Domanda privata, delicata: come sono stati i suoi ultimi mesi di vita? «Il solito D'Amico, non ha mai perso lo spirito battagliero. La malattia, progredendo, ti può fiaccare umanamente, eppure ha continuato a sorridere e a fare battute. Una delle ultime non so se è ripetibile...». 

Ora non può non raccontarla.  «Era il 27 giugno, il mio compleanno. Notizia di mercato: Lazio su Kerkez. Lui, leggendo i costi dell'operazione, commentò secco: "Korkaz che lo prende!". Era così, ironia sempre pronta. Se n'è andato quattro giorni dopo, forse non si è reso conto che stava finendo tutto». 

A maggio aveva rivelato la malattia su Facebook. Cosa l'ha spinto all'annuncio social? «Il tumore l'ha scoperto casualmente a novembre 2019. Non l'ha voluto dire a nessuno. Le cure rispondevano bene, a maggior ragione abbiamo rispettato la sua volontà. Poi la notizia si stava diffondendo, non potevano passare inosservate le cure al Gemelli. A quel punto ha preferito informare tutti personalmente con un singolo messaggio». 
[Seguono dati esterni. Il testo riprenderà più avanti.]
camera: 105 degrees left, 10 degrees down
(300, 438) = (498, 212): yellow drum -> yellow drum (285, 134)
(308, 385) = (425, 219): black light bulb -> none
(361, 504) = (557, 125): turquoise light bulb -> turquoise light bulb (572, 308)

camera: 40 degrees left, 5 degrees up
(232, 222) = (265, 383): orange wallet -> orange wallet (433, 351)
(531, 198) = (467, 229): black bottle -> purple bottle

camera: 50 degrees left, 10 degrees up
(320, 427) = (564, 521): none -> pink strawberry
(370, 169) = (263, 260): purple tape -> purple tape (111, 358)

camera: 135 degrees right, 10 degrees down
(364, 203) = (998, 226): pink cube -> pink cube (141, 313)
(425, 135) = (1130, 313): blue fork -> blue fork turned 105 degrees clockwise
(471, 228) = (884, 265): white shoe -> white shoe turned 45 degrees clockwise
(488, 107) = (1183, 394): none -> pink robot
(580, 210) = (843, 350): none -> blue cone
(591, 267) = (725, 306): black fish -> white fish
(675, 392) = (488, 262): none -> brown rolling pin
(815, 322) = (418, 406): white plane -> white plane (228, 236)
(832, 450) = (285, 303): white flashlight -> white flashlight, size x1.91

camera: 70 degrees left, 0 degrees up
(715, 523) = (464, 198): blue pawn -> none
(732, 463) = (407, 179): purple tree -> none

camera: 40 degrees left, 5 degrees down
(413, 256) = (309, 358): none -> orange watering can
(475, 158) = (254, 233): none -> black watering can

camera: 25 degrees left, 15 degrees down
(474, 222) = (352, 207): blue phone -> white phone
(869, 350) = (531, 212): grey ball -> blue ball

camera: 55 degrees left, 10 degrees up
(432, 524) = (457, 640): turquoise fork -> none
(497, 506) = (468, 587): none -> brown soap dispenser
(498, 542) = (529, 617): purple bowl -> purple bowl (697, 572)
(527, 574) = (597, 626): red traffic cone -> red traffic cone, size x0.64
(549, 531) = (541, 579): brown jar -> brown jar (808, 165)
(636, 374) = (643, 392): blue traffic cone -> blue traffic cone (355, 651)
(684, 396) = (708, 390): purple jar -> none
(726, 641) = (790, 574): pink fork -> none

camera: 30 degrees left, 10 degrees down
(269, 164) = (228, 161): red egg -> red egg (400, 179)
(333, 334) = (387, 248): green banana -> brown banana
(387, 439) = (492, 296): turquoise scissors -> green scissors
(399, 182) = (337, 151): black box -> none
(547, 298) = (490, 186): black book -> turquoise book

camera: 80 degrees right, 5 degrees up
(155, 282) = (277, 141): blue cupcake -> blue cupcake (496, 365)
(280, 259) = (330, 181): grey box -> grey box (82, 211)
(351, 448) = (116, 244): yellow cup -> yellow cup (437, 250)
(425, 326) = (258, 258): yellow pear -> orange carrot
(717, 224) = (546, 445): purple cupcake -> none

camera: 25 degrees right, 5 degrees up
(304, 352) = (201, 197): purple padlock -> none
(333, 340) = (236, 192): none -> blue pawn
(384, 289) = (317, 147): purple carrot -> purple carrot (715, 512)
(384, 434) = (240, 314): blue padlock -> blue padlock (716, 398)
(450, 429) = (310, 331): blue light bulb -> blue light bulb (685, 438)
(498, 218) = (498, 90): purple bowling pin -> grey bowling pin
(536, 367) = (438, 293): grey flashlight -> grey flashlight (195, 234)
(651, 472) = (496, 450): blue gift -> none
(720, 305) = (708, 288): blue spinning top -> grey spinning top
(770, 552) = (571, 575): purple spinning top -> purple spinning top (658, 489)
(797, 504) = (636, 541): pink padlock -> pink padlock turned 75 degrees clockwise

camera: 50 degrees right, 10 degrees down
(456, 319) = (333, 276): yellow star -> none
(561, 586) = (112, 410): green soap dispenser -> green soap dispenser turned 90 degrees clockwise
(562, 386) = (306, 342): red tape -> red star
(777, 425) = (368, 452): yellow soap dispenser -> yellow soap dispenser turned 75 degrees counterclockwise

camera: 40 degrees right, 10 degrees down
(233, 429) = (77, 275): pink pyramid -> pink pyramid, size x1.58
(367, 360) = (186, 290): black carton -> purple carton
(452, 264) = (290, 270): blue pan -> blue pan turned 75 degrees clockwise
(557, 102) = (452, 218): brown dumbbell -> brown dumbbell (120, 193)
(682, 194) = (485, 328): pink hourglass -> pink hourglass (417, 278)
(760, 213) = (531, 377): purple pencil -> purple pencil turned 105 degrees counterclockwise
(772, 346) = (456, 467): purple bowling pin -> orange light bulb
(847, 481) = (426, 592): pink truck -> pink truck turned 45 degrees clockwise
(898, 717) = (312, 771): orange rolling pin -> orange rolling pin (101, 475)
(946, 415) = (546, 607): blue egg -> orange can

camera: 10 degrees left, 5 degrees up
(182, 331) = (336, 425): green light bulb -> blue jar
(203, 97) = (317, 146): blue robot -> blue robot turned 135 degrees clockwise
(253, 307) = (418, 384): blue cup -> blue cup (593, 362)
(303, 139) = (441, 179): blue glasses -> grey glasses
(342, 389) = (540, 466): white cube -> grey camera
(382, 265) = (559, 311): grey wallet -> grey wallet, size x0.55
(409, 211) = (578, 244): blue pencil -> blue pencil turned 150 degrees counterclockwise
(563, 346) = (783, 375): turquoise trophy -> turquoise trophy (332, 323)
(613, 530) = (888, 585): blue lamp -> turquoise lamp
Ultima domanda, off topic: c'è qualcuno in cui si rivedeva in campo?  «Un po  Felipe Anderson, di quelli recenti. Credo per il modo di camminare, anche per la capigliatura e il quadricipite sviluppato. La posizione era la sua a inizio carriera, entrambi con tanto estro. Ma papà impazziva per Gascoigne. L'amava tantissimo, un altro genio e sregolatezza».